• **TEXTO FORNECIDO**
Por karilayn.areias

Rio - O escritor Marco Carvalho passava todos os dias pela região onde outrora ficava o Morro do Castelo, posto abaixo em 1922 numa época em que se pretendia modernizar o Rio de Janeiro. E se indignava. “O processo foi o de todas as remoções: embeleza-se a cidade tirando o preto e o pobre do caminho. Os moradores foram mandados para favelas distantes”, recorda Carvalho, cujo romance ‘Uma Ladeira Para Lugar Nenhum’ (Editora Record, 160 págs, R$ 32) conta uma história de ficção sobre o Morro e a Ladeira da Misericórdia, que ligava o asfalto ao Castelo, e da qual hoje só resta um pedaço.

• **ORDEM DE TRABALHO 1**
Segundo o texto sobre o Morro do Castelo, em que ano o morro foi posto abaixo?
• **ORDEM DE TRABALHO 2**
Com base no texto sobre o Morro do Castelo, explique como Marco Carvalho descreve o processo de remoção do morro e o destino dos moradores.
• **ORDEM DE TRABALHO 3**
Dê continuidade ao texto sobre o Morro do Castelo a partir do ponto em que ele termina.
Os registros não têm nenhuma participação nisto.

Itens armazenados
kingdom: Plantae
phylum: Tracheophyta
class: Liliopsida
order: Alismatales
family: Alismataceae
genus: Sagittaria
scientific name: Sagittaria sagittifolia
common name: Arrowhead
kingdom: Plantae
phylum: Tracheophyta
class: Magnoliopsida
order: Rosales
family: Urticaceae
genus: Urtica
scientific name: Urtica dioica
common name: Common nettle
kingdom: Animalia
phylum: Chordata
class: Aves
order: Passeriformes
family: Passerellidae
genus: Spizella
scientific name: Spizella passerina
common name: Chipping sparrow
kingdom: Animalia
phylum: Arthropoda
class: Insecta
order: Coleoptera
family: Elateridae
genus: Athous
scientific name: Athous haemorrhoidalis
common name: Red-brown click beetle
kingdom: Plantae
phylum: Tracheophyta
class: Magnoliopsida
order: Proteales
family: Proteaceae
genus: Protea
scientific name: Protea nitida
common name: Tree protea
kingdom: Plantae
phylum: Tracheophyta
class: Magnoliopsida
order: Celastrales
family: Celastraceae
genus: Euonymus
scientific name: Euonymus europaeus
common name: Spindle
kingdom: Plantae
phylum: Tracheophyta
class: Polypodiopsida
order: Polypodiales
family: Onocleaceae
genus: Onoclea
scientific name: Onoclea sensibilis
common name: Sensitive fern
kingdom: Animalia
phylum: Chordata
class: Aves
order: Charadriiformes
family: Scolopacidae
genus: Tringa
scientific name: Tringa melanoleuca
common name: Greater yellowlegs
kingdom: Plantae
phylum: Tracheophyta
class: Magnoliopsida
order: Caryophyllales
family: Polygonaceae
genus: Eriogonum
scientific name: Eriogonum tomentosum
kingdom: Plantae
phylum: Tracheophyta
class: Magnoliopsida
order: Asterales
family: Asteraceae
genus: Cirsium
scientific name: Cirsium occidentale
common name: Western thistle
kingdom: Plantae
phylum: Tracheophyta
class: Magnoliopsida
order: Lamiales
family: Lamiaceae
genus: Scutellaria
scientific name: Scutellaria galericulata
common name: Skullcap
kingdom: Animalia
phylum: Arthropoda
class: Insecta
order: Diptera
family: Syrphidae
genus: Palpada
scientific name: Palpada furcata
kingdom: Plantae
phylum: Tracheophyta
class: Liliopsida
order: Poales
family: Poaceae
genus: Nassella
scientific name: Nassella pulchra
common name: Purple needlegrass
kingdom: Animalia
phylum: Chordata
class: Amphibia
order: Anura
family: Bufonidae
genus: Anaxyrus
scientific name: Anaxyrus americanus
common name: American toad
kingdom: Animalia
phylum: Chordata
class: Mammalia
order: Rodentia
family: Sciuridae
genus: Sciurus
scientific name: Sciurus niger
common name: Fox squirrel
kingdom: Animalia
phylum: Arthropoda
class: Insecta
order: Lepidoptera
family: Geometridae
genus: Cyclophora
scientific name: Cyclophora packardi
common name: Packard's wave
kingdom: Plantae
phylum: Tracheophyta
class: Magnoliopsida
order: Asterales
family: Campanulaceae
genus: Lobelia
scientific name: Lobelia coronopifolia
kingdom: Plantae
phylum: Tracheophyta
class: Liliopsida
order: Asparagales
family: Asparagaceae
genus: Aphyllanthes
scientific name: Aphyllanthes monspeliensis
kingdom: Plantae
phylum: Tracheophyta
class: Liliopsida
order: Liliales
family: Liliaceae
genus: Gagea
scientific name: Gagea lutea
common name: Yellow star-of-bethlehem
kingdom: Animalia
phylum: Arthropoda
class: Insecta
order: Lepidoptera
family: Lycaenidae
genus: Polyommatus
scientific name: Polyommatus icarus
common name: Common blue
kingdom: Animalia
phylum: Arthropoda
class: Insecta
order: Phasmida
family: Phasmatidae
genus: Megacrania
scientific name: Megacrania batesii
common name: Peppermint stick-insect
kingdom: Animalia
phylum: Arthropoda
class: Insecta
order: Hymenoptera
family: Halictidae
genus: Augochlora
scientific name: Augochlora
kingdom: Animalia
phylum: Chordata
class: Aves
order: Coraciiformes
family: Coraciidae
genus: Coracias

• **RESULTADO DA TAREFA 1**
Em 1922.

• **RESULTADO DA TAREFA 2**
Para Carvalho, foi o mesmo processo de todas as remoções: embelezar a cidade tirando o preto e o pobre do caminho. Os moradores foram mandados para favelas distantes.

• **RESULTADO DA TAREFA 3**
Marco (foto)%3A mescla de ficção e fatos reais em ‘Uma Ladeira...’Divulgação

O livro de Marco fala sobre a paixão proibida da mulata Rosário pelo Padre Ernesto — ela vivendo um casamento frustrado com um comerciante português, ele lutando para se manter fiel à Igreja. O amor dos dois se dá entre a ladeira, o morro e seus subterrâneos. “Há documentos que mostram tesouros dos jesuítas por lá. O Lima Barreto escreveu sobre isso no livro ‘O Subterrâneo do Morro do Castelo’”, relata Marco. “O desmanche do local foi conduzido de forma autoritária. Nunca acontece, nessas reformas, um plano para quem acaba sobrando nelas. É como aconteceu recentemente em outras favelas”.

Uma das histórias do livro é real: a dos estudantes de uma escola pública que, em 1920, ensaiaram para cantar o Hino da Bélgica para o Rei Alberto e a Rainha Elisabeth, em visita ao país. “Eles proibiram que os alunos negros se apresentassem junto dos brancos. Isso aconteceu de verdade. No livro, conto essa história como se fosse com o filho da Rosário”, diz Marco. ‘Uma Ladeira’ fala de uma certa vergonha que o Rio tem de seus caracteres afro — Rosário, católica, frequenta escondida centros de umbanda. “Mas isso está mudando. As pessoas têm mais sensibilidade. Principalmente ao abordar o mundo dos orixás, que traz toda uma mitologia.”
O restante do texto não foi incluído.